A new form of cell death, ferroptosis, was recently discovered and approved to regulate various disease progress (Figure 1). Ferroptosis is an iron-dependent programmed cell death resulting from alterations of metabolic processes and accumulation of lipid peroxidation that is toxic and can disturb the membrane structure. Ferroptosis initiation and execution lies at the intersection of amino acid, lipid, and iron metabolism, but the sensitivity of ferroptosis is also modulated by several lines of mechanisms, including A) the regulation of GSH and redox homeostasis, such as function of system Xc-, GPX4 regulation, FSP1-CoQ10- NAD(P)H pathway, sulfur transfer pathway, mevalonate (MVA) pathway, glutamine metabolic pathway, NRF2 and p53 regulatory axis; B) the regulation of iron homeostasis, such as the regulation of ATG5-ATG7-NCOA4 pathway, IREB regulation system, and the regulatory pathways of heatshock proteins; C) related enzymes around glucose and lipid metabolism, such as PHGDH, G6PD, ACSL4, and LPCAT3, etc. ; D) mitochondria function regulation, such as VDAC, mitochondrial electron transport chain (ETC) , TCA cycle and glutaminolysis.

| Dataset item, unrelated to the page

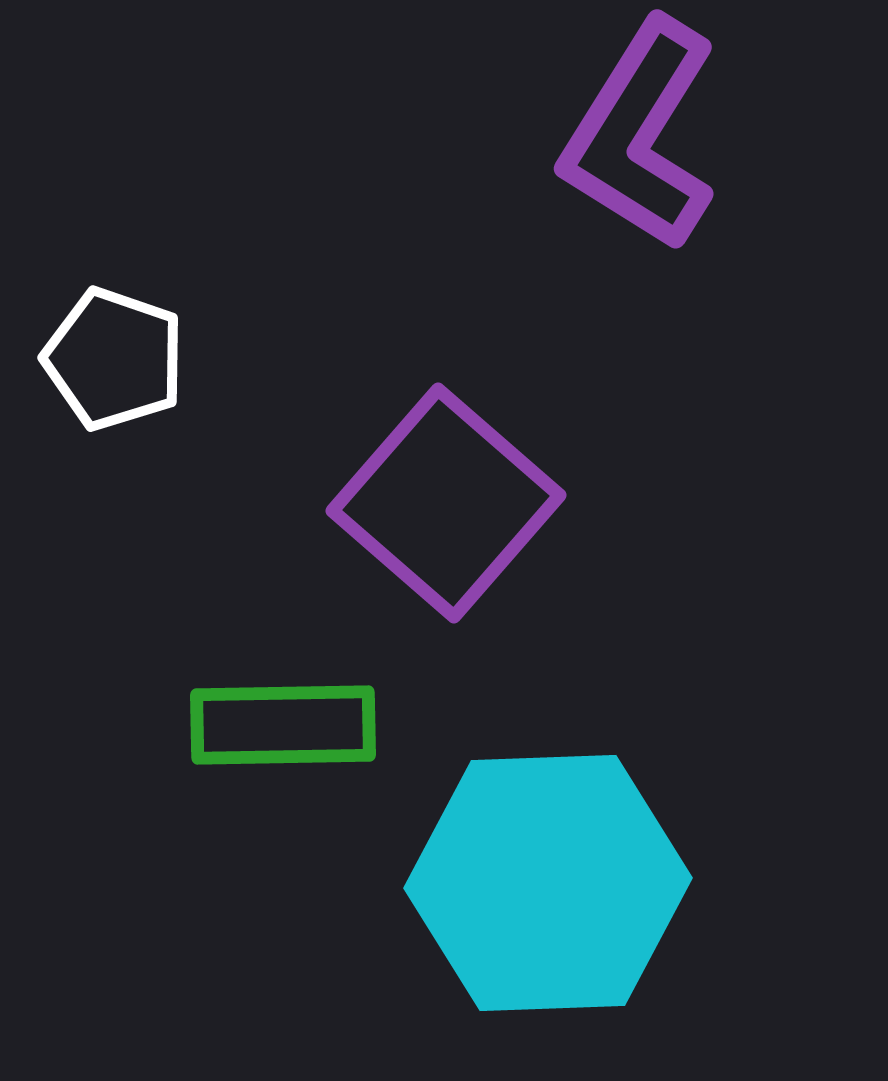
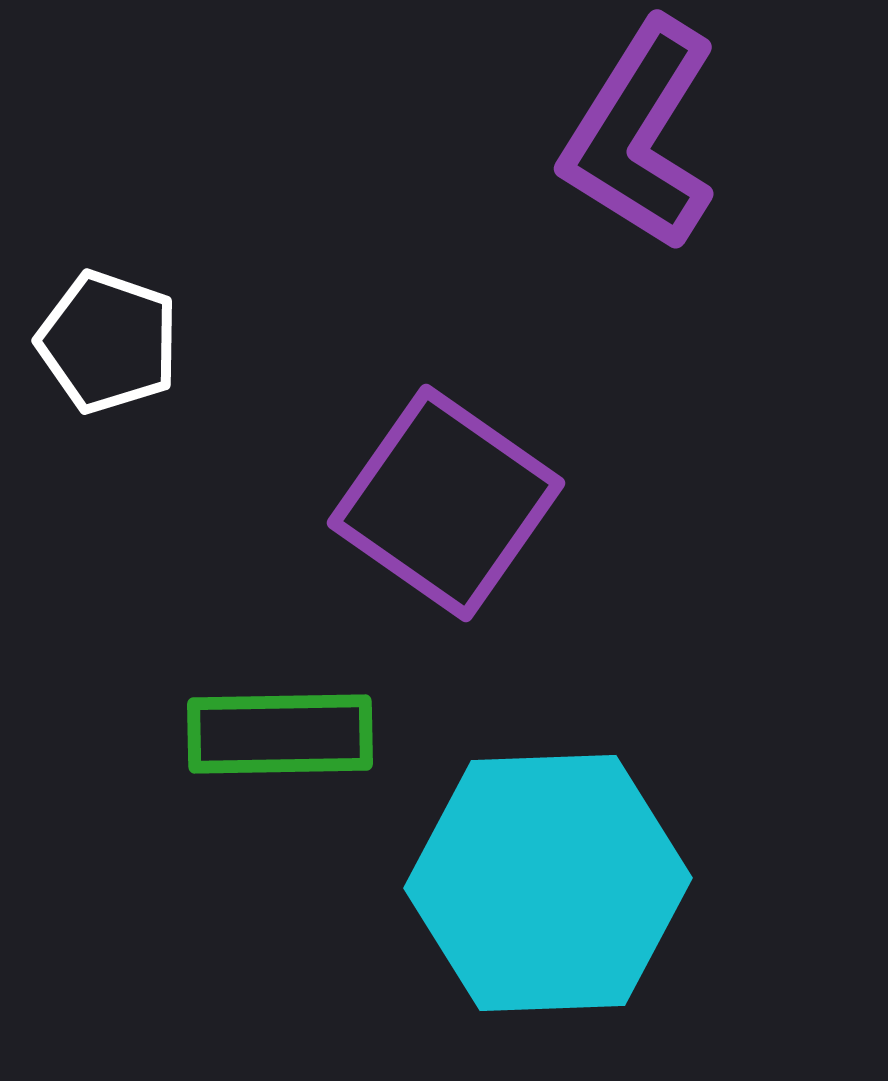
white pentagon: moved 6 px left, 17 px up
purple square: rotated 6 degrees counterclockwise
green rectangle: moved 3 px left, 9 px down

Here, we provide featured antibodies against key targets of iron homeostasis, redox regulation, GSH homeostasis, and lipid metabolism from ABclonal.
Ferroptosis has played critical roles in various diseases, such as nervous system diseases, heart diseases, liver diseases, gastrointestinal diseases, lung diseases, kidney diseases, pancreatic diseases, and etc (Image adapted from Li, J., Cao, F., Yin, Hl. et al. Ferroptosis: past, present and future. Cell Death Dis 11, 88 (2020)).